Jihadis attack, you destroy mostly civilian neighborhood. Jihadis attack, you destroy mostly civilian neighborhood. How's this going to move a country towards stability?

I am not qualified to evaluate or suggest how the nation building should have gone, but I am qualified to say how the military situation should have gone. With my full plan in place Iraq could have taken a decade to get their political and theological house in order.

A decade??? To reshape an entire culture, to cultivate a rule of law and respect for government institutions, to create an honest and effictive bureaucracy, to create a sense of national unity beyond narrow tribal and ethno-religious lines, to create a democracy from thin air where nothing even remotely resembling one has really ever existed in 3000+ years of history? Very naive.

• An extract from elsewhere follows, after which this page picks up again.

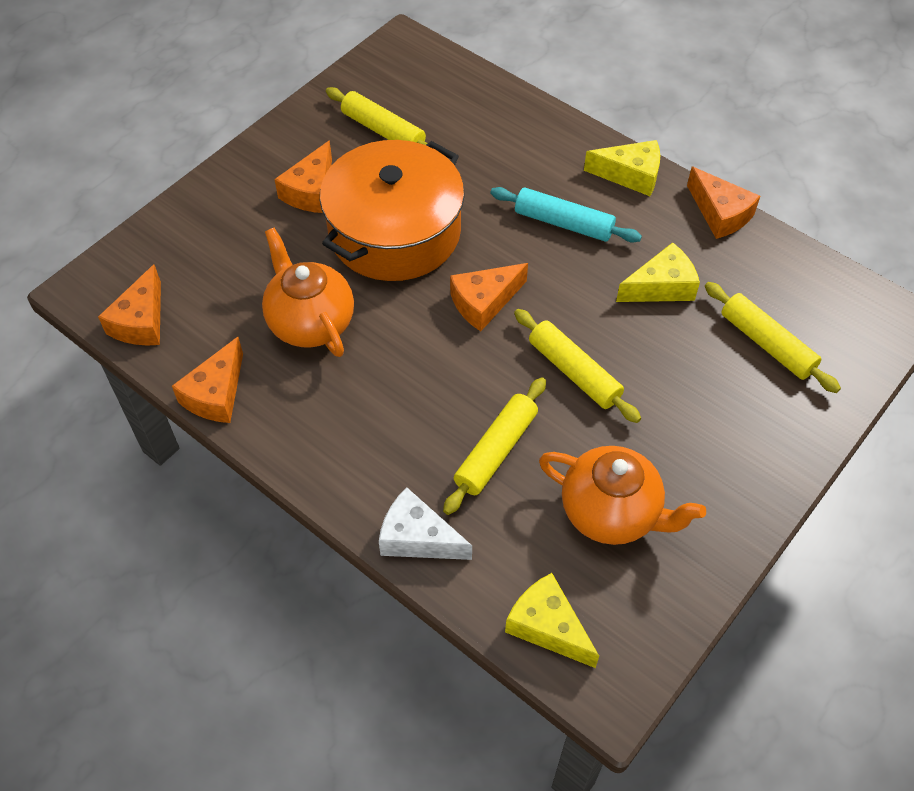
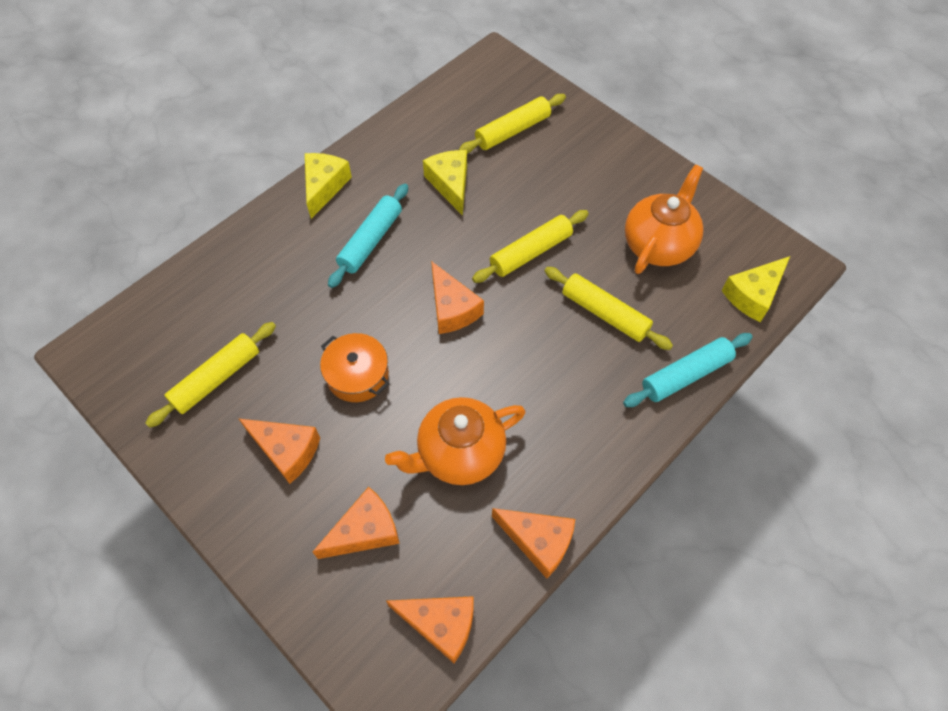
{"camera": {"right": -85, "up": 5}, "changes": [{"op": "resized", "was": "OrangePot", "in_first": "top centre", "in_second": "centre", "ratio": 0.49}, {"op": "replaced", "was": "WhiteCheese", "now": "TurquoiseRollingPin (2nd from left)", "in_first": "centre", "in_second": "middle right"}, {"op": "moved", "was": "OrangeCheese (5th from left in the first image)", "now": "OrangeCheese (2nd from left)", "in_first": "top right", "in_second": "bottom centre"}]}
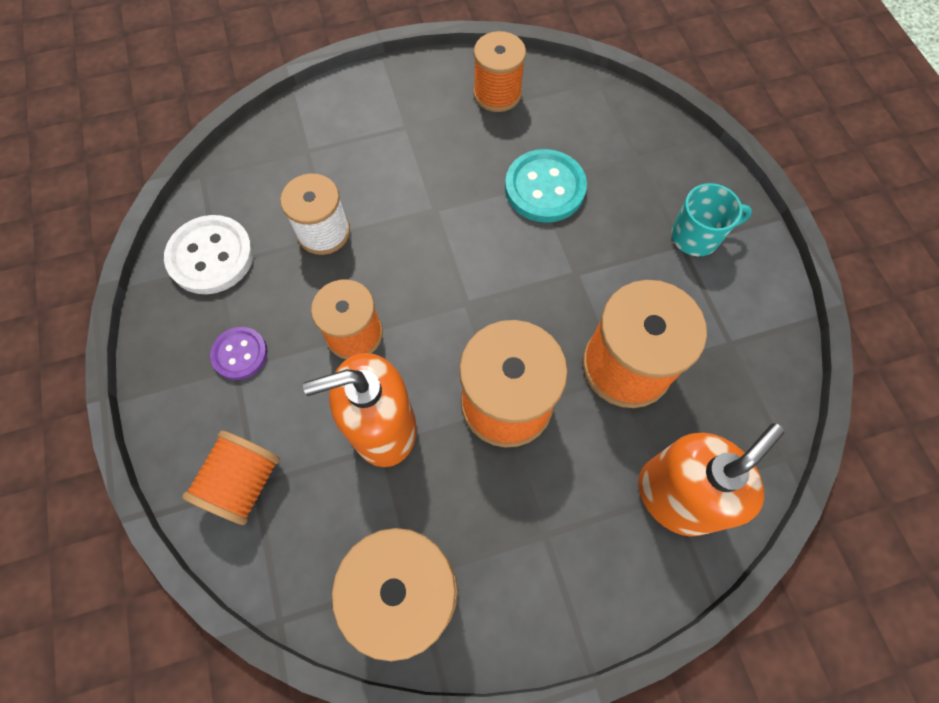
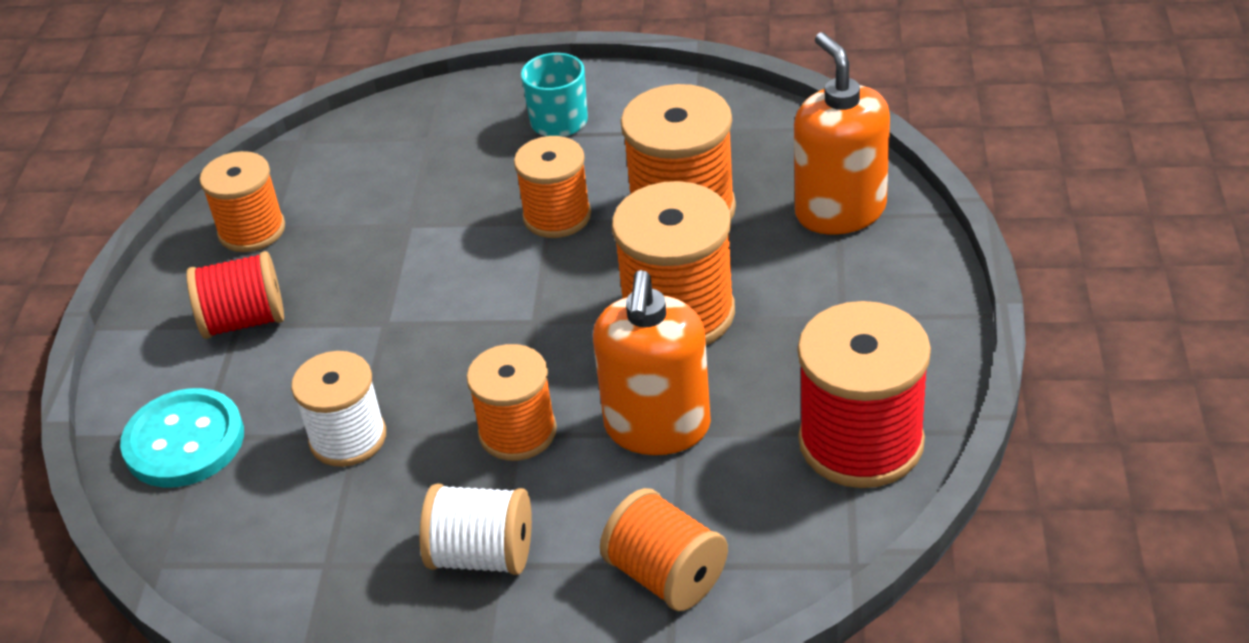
{"camera": {"right": -65, "up": -25}, "changes": [{"op": "removed", "was": "WhiteButton", "in_first": "middle left"}, {"op": "replaced", "was": "PurpleButton", "now": "WhiteSpool (2nd from left)", "in_first": "middle left", "in_second": "bottom centre"}, {"op": "moved", "was": "TurquoiseButton", "in_first": "top centre", "in_second": "bottom left"}, {"op": "added", "now": "RedSpool (1st from left)", "in_second": "middle left"}, {"op": "added", "now": "OrangeSpool (3rd from left)", "in_second": "top centre"}]}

40 years would be wildly optimistic, a decade is pie in the sky dreaming.

No matter their 'moral fortitude' US presidents serve a term at a time. The Iraqis know you can't make any guarantees long term and that pretty soon you'll be gone. They'll take what they can in the short term, and position themselves for the inevitable withdrawal.

Best play the long game, and if you are Shia then the long game is control of the country. The country that was designed to sideline their interests and in which they've been sucking it up ever since. A few more years of waiting for America to go home is nothing.

I do not know how to run a country but I do know how to hold a country militarily until others can figure out how to run it. Obama seems to have failed on both accounts.

Why do you assume someone else has all the answers, perhaps nobody knows how to magic up a liberal democracy in Iraq because it's just not possible in a decade or so.

You don't trust progressive government in America, why do you trust it whole heartedly in Iraq?

Since 9/11, the jihadis have played your government like a drum and sucked them into a doomed and counterproductive war that was everything they ever dreamed of. A long term, brutal occupation of Iraq, followed by probable civil war once you left isn't harming their cause.

At best you would be delaying problems. Artificial stability doesn't mitigate problems, it simply stores them up longer and makes their explosion worse.